**What you are asked to do:** Whenever the string "корпусов" appears in a line below, please copy the line out.

Extracted page text data:
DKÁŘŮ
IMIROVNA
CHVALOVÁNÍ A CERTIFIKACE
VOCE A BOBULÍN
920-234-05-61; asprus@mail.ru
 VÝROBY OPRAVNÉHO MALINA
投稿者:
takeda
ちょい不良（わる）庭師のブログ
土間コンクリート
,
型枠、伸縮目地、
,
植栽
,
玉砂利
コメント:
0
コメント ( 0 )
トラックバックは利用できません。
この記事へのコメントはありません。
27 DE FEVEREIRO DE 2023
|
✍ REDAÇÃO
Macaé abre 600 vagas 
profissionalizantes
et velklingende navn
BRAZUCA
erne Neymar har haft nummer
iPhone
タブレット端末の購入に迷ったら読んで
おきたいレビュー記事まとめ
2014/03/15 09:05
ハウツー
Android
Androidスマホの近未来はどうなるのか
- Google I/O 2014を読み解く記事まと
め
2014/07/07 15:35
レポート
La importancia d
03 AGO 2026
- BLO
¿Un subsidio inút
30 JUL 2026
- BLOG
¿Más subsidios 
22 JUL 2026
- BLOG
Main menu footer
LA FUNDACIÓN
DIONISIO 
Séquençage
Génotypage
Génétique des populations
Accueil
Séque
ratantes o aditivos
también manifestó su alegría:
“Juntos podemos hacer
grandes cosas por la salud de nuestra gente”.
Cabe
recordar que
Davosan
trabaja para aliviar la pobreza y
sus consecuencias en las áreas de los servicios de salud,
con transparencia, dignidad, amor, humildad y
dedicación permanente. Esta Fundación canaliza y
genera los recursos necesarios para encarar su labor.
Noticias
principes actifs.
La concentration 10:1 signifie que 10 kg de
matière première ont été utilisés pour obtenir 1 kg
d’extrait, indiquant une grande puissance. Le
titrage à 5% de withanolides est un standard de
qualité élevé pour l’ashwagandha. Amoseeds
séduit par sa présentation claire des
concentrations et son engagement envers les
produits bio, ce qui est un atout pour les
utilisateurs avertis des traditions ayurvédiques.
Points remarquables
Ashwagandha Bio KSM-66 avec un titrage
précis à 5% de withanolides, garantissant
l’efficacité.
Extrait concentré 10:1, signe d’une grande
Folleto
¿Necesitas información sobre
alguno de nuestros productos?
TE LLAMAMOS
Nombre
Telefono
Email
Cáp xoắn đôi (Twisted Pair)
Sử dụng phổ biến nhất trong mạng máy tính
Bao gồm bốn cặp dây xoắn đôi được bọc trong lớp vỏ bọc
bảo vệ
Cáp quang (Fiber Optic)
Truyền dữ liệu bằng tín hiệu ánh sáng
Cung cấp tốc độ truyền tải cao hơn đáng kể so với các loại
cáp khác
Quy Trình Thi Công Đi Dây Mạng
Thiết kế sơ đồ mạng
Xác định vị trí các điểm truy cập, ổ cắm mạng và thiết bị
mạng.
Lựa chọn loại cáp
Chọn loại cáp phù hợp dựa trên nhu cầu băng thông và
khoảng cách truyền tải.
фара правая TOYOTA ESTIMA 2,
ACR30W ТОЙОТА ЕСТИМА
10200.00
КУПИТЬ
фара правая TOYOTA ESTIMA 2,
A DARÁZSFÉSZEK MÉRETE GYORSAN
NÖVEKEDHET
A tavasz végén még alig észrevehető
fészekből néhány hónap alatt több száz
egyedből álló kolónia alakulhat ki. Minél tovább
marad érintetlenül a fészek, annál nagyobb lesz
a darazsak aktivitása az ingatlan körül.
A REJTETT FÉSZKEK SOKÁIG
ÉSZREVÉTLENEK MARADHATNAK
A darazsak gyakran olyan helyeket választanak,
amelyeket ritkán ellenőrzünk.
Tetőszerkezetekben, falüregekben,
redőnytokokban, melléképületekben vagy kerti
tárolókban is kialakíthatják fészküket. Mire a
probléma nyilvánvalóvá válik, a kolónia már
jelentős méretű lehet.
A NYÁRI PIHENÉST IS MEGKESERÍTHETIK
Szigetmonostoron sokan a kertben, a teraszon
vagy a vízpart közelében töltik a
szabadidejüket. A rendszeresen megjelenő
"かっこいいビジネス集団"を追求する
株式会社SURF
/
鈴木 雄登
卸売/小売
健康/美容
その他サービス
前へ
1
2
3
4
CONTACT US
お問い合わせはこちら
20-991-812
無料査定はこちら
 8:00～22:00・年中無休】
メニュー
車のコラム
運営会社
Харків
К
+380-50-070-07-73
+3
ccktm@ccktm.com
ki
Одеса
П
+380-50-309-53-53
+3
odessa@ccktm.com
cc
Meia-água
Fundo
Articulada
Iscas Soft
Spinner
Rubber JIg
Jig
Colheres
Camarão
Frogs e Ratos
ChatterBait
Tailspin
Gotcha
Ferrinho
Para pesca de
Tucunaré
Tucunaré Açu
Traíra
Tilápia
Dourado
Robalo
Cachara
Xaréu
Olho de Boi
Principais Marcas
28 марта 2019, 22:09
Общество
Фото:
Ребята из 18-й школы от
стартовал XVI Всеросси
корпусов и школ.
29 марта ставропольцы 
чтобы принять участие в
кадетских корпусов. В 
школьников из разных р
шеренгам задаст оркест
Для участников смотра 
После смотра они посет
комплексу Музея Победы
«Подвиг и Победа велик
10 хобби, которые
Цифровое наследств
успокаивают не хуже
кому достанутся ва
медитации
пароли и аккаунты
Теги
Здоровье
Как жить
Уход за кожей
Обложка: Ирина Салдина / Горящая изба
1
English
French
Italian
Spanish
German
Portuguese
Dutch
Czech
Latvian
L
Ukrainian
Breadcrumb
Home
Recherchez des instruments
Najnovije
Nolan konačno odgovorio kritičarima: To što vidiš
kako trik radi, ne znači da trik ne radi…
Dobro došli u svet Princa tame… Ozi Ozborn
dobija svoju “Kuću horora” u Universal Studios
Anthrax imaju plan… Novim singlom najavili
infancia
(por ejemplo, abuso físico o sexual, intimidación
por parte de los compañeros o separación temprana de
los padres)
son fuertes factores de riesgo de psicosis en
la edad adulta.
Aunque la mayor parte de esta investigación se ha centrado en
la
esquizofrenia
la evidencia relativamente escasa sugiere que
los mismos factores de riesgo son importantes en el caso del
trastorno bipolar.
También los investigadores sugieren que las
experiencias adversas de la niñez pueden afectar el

**Reply:**
корпусов и школ.
кадетских корпусов. В 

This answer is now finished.